How do these powders whiten, then? Manufacturers use a type of powdered clay to get the job done. Varieties include kaolinite or bentonite, which are said to have gentle cleaning and whitening properties. Moreover, they’re supposed to give your teeth the minerals they need naturally.
It’s also important to note that most remineralizing tooth powders are also fluoride-free. Proponents of these powders claim that fluoride is toxic once ingested. These powders then aim to combat tooth decay and dull teeth by strengthening them using natural ingredients.
But how effective is it, exactly?
Is it better than your typical toothpaste?

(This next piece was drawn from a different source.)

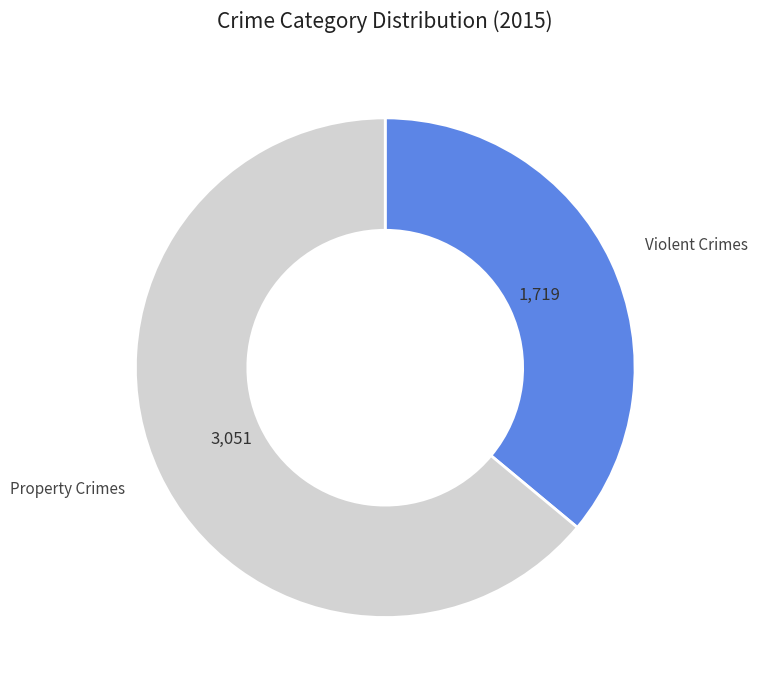

Does any single category account for the majority?

Yes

While natural ingredients may have their share of dental benefits, there’s always a caveat when it comes to their usage. As we’d discussed in previous articles, the overuse of natural whitening products may do more harm than good, mainly because of their abrasive nature. The use of powdered clay as a gentle tooth cleaner and whitener still needs to be subjected to more research.
The fact that most remineralizing whitening tooth powders don’t contain fluoride can be concerning. While there have been studies and concerns regarding fluoride’s toxicity, ingesting fluoride up to a certain amount shouldn’t cause any problems. Fluoride is also crucial in the remineralization of teeth, as it further strengthens the tooth enamel by bonding to the rest of the minerals. To say that fluoride isn’t necessary for remineralization is counterintuitive.
That said, should you forego your toothpaste for tooth powders? Probably not. And if you are concerned with enamel demineralization, call your dentist. They’d be happy to help.